Complicated access management
Identity and access management can be another hot button topic. One of our trickiest projects at LAB3 to date has been a client who needed to enable external customers to login and authenticate with their systems to work on projects. There were a lot of moving pieces to get to one single identity across these disparate systems, and since there haven’t been many Azure AD B2C directory implementations of this nature in Australia, we were doing a lot of firsts. But we managed to deliver a successful outcome, giving the clients’ customers a simple and secure authentication path, enabling an excellent user experience.
Some easy ways to help keep the user connection
Discover more up front
What I’ve seen with LAB3 is that often the more highly regulated or the larger an organisation is, the less they speak to users. To handle issues up front, we now kick off certain projects by helping our customers reach out to users and understand what is going on. Through workshops and surveys, we find out both pain points and what people like, what they want to keep. It helps us not only map out success criteria from IT to receptionists to CEOs, but also be upfront in terms of what success means for a project from the different user perspectives.

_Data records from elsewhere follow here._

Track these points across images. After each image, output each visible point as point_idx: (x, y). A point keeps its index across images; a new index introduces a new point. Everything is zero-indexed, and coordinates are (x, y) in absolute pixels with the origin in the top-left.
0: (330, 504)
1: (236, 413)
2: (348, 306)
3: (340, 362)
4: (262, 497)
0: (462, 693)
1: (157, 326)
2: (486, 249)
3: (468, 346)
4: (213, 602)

Continuous communication is the new norm
Another key focus is communication with the project team and the wider organisation. You can implement simple ways of letting everyone know what’s going on, for example, an email template to all users to inform what is going to be turned on/off and when. Yammer is also a very effective tool to communicate change across the whole org and get feedback on the change.
Personally, we use Microsoft Forms to help us gather feedback from inside and outside the organisation, for example, for the recent WVD (Windows Virtual Desktop) implementations we’ve completed, surveys have helped us discover what people need access to urgently and what they are struggling with the most working from home so we can target our efforts to the specific needs of different users.
This may seem obvious, but in our experience, it isn’t always a given. For best project management and delivery, we always setup a collaborative space with the customer’s project team, either on Teams or their existing collaboration suite. Feeling like one team is paramount for efficiency in my opinion. It also helps share progress with customers properly, so they can see a solution as it’s being built. Being part of the solution the whole way through ensures everyone is on the same page and means we can be more adaptable too.
No pain, no gain
Successful tech rollout comes down to putting in the effort. A lot of my experience is with large enterprise clients across Australia and New Zealand like Ausnet Services, ANZ, CBA and RACV, as well as global organisations such as Coca-Cola Amatil, Toyota and QBE. Especially with large organisations, even if it might take a bit more effort, I firmly believe there is no point rolling out technology without engaging the users both prior and post rollout. Change and user impact needs to be part of any technology conversation to make it successful.